── EXCERPT

I made a rabbit stroller for under $15

Have you ever wondered how to make a rabbit stroller for your houserabbits, so you can take them places?  I wanted a rabbit stroller because my bunnies sometimes need to travel with me, such as when I took them to the vets today.  I originally wanted this rabbit stroller so I could include my rabbits in our wedding, but sadly the registry offices in the UK don’t allow pets or animals except guide dogs, and we didn’t want the rabbits to wait outside on the hottest day of 2014, so this project languished in obscurity.

My rabbit stroller is finally a successful, completed project!  After procrastinating for 2 years, I finally got it made last night.  It took about half an hour last night, plus about an hour or two (two years ago).  I couldn’t afford a fancy stroller conversion by a professional rabbit stroller company, and a dog stroller was way out of my price range too, so I made do with the cheapest pushchair money couldn’t buy:

When I bought the stroller (a pushchair), this was what it looked like.  Note the cracked handle (right) and the open front for baby’s feet to go through (or, for my rabbits to escape through)!  The pushchair was also dirty and very difficult to open and close, but it was an unbelievable bargain at £2.80 from a private seller on ebay.  There was no postage to pay as I collected it myself.  Why did I buy this shitty cheap stroller for my VIP bunnies?  Because at the end of the day, the fabric’s not important, I can fix that, but I wanted a good solid base, intact and working wheels, and more important than anything else, the backrest on the pushchair seat had to adjust to flat, to turn it into a pram, because I wanted more floorspace for the buns to lie down in.  This one had that function but still folds down for storage.

I bought a net cot cover (one of these) for about £2 from Amazon Warehouse Deals which, if you’ve never heard of it, is where you can buy loads of Amazon.com products at amazing discounts for reasons such as “the box is damaged” (which, if you shop on Amazon, you know happens all the time on full priced products anyway).  The strong mesh didn’t look like it would protect from mosquitoes as the holes in the mesh were too large, but it was perfect for keeping rabbits in their stroller while making the whole thing breathable (I didn’t want hot, cross bunnies).  I cut and sewed the mesh cover to the bottom of the fabric pad like so:

stroller3

This then went over the baby handrest like this, to stop rabbits escaping through the leg holes:

stroller4

Optionally, when it’s raining, it’s possible to also lift the foot rest up to cover the same spot with more solid plastic, but it does still need that mesh net there to stop the foot rest just falling down all the time:

stroller05

I don’t know what this is called but I bought it at the Mothercare outlet store on sale for £5.  The brand of this rain hood thingy is Mamas and Papas.  It’s like a rain hood with a mesh net, the whole thing attaches over the top of a stroller to keep bugs away from babies (or something, I really don’t know but all strollers seem to have things like this).  This one gets narrower towards one end for some reason, but overall it was perfect to attach to our stroller to stop the bunnies from just jumping out of their snuggly space:

stroller06

how to make a rabbit stroller DIY houserabbits
The hood thingy attached to the back of the stroller like so.

────

# [TASK A]
According to the rabbit stroller post, how much did the pushchair cost?

── DATA IN THIS EXERCISE

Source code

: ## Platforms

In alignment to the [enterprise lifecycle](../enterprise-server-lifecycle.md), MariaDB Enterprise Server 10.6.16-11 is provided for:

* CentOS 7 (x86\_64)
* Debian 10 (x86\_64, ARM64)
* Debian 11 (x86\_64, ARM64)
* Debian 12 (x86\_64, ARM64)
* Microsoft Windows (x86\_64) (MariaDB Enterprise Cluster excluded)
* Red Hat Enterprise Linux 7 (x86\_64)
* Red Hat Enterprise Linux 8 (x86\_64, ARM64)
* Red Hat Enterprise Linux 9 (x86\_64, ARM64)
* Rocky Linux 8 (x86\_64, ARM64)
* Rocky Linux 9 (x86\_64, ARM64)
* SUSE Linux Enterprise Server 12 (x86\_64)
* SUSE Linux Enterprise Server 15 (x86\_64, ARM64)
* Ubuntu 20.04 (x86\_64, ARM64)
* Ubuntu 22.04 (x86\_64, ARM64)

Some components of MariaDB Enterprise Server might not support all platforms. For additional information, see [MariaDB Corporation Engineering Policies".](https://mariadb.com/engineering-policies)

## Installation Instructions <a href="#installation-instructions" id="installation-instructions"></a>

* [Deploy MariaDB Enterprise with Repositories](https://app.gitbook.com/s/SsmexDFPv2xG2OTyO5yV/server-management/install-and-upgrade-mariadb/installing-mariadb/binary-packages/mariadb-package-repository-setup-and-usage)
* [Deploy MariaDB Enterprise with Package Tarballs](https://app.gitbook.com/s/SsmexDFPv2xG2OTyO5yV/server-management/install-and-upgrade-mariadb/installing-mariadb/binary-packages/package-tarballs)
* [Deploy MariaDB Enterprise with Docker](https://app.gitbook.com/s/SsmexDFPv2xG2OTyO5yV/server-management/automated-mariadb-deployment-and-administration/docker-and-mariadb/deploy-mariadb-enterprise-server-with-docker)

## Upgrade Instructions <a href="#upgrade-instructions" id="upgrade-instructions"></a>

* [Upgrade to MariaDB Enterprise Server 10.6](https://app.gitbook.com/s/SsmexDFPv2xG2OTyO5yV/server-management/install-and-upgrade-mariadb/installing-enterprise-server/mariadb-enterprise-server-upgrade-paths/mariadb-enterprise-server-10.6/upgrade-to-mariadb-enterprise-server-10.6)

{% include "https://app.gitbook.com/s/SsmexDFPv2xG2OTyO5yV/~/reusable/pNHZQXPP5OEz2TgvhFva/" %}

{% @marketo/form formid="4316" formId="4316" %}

────

# [TASK B]
In the rows, begin at the line that contains "[Upgrade to MariaDB" and copy everything through the end of the rows verbatim.

# [EXERCISE RESPONSE A]
£2.80

# [EXERCISE RESPONSE B]
* [Upgrade to MariaDB Enterprise Server 10.6](https://app.gitbook.com/s/SsmexDFPv2xG2OTyO5yV/server-management/install-and-upgrade-mariadb/installing-enterprise-server/mariadb-enterprise-server-upgrade-paths/mariadb-enterprise-server-10.6/upgrade-to-mariadb-enterprise-server-10.6)

{% include "https://app.gitbook.com/s/SsmexDFPv2xG2OTyO5yV/~/reusable/pNHZQXPP5OEz2TgvhFva/" %}

{% @marketo/form formid="4316" formId="4316" %}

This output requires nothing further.